Cake: Showroom Of Compassion
Showroom Of Compassion
Midway through mock piano ballad “The Winter,” Cake frontman John McCrea croons, “Jingle bells are smothered in this gloom.” Leave it to Cake, alt-rock’s pissed-off elder statesmen, to put a disheartening spin on St. Nick. (“Hey, kids — those candy canes’ll rot your teeth!”)
It’s been seven years since their last album, 2004’s Pressure Chief, but not much has changed in Camp Cake. In fact, the biggest headline-maker for this release has been the band’s decision to record with 100% solar power. Pretty awesome. But going green hasn’t softened McCrea’s hilariously bitter approach, and it certainly hasn’t altered the band’s trademark instrumental template: chirping trumpet, crackling vibraslap, sturdy and lightly funky guitar/bass riffs, and McRae’s bitter, half-spoken/half-sung poetry.
There’s something to be said about a band that’s never put out a mediocre album, even if they’ve never made a masterpiece, either. With Showroom of Compassion, arriving twenty years into their singular, strange voyage, Cake have managed to craft another un-showy grab-bag of modestly rocking tunes. There’s nothing revelatory here, which isn’t unusual—even their most enduring tracks (“Never There,” “Short Skirt, Long Jacket,” “The Distance”) are little more than groovy, catchy, sometimes infectiously dumb, pop. And there’s absolutely nothing wrong with that.
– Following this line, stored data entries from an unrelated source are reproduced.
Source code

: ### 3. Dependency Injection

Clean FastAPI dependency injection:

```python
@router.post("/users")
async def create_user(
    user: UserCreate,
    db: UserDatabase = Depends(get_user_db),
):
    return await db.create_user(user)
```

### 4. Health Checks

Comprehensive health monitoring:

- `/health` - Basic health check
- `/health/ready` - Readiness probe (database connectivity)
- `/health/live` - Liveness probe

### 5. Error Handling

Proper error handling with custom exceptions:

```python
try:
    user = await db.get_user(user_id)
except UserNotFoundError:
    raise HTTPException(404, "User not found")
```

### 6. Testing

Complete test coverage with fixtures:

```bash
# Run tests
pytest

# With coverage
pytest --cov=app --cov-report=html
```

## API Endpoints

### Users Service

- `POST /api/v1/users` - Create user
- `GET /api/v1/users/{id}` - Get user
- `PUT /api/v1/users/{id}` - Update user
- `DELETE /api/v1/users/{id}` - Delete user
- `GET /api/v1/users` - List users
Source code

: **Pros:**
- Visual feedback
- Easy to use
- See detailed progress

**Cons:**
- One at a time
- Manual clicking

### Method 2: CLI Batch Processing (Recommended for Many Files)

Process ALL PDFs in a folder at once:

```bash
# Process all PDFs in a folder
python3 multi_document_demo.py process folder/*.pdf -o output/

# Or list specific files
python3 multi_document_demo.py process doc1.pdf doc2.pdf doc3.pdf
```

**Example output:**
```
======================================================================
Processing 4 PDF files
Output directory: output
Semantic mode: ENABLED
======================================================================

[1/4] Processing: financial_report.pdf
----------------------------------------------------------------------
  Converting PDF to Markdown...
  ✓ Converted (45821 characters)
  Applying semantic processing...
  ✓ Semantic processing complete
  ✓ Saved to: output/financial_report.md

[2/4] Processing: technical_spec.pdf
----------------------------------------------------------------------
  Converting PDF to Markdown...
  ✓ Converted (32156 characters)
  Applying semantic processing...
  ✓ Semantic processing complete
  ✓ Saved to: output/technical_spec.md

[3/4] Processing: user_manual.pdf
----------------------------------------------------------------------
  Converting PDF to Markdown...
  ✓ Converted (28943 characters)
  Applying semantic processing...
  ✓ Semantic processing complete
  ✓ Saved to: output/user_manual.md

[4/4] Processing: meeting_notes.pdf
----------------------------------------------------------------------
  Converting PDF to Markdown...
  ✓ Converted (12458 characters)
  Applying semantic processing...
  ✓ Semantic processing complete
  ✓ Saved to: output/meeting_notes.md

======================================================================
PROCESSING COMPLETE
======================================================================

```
Lead single “Sick of You” rides a plethora of deliciously crunchy riffs over a series of biting lyrical bitchslaps; “Mustache Man (Wasted),” meanwhile, is a sprightly, nimble instrumental workout. As usual, the funk outweighs (and slays) the balladry, meaning they’re as catchy as they want to be. The harder they aim for radio, the more rewarding the result. Beneath the irony and compact cool, Cake is still a great little pop band.